Il giovane scostò il cellulare dall'orecchio, conscio che avrebbe potuto continuare quella conversazione senza più riportarglielo vicino: suo padre pareva indemoniato. Aveva tutte le ragioni del mondo per esserlo, ma lui non se la sentiva proprio di sostenere quella folle conversazione in quel momento: così commise un errore.
-Senti, mi dispiace- tagliò corto, senza più prestare attenzione alle parole di suo padre: alzò così tanto la voce da finire per parlare addosso all'altro. -Ti ho fatto preoccupare, avrei dovuto chiamarti, ... perfetto! Ma non sono più un ragazzino e ho troppi casini adesso per stare a sentire pure te!- urlò e subito dopo si morse la lingua, rendendosi conto di avere esagerato.

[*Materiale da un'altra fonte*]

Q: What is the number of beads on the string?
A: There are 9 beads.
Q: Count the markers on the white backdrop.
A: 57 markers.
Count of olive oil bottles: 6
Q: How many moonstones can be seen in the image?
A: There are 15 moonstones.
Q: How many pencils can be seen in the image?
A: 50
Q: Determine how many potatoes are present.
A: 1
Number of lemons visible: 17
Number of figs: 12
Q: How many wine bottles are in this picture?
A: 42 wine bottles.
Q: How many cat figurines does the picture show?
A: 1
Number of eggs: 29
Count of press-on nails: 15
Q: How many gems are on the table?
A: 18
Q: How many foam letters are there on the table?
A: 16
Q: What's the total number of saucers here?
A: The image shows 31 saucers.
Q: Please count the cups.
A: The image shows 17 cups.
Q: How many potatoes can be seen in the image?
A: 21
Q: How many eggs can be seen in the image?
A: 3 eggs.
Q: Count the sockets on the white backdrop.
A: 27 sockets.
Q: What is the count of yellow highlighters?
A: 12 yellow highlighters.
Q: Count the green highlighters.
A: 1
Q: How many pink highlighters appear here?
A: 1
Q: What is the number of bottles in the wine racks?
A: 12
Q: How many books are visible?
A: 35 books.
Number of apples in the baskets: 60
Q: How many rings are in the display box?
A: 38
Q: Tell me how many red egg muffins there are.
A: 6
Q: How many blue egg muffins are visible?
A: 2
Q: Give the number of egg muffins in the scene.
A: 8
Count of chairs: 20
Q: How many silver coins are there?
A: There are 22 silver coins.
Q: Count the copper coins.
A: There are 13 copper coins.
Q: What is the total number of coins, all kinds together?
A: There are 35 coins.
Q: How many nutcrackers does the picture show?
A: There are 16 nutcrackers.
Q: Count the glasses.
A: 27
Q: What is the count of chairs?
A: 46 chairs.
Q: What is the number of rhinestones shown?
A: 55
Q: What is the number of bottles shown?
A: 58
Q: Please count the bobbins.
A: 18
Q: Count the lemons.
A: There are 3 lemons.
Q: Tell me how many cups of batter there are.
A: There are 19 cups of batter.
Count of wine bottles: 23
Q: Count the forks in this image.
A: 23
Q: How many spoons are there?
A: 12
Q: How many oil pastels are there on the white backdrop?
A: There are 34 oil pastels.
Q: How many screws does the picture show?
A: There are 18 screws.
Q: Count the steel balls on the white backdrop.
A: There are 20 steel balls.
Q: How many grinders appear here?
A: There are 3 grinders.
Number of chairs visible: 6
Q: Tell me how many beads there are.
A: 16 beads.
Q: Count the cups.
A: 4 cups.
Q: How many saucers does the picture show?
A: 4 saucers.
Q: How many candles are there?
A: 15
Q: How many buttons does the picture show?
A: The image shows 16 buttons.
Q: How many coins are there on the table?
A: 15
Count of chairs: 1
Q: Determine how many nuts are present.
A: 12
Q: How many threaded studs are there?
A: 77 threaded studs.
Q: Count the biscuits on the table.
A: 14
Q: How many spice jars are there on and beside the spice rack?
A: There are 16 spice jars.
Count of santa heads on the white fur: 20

Alessandro gli rivolse uno sguardo d'accusa, incrociando le braccia sul petto e Valentino si sentì arrossire furiosamente: sapeva che era un atteggiamento poco virile, ma lui non aveva alcun potere su quell'aspetto di sé. Aveva la pelle troppo chiara, si infiammava con poco: era ancora sconvolto per quanto accaduto con lui, stanco e dolorante; non aveva proprio la forza mentale per stare lì a mettere una buona parola con suo padre oppure cercando di celare le proprie emozioni, imponendosi di non arrossire – anche perché era certo di non averne il potere.

-Benissimo. Sei adulto, quindi. Arrangiati- rispose suo padre, interrompendo bruscamente la conversazione tra di loro.
-No!- esclamò Valentino preoccupato e subito premette il tasto di richiamata: il cellulare prese a squillare a vuoto per un po', prima che iniziasse a rifilargli la segreteria telefonica, avvisandolo che l'apparecchio del destinatario poteva essere spento o non raggiungibile. Valentino lanciò il cellulare sul tavolo davanti a sé, premendosi due dita sugli occhi.
-Cosa ho combinato...?- mormorò disperato.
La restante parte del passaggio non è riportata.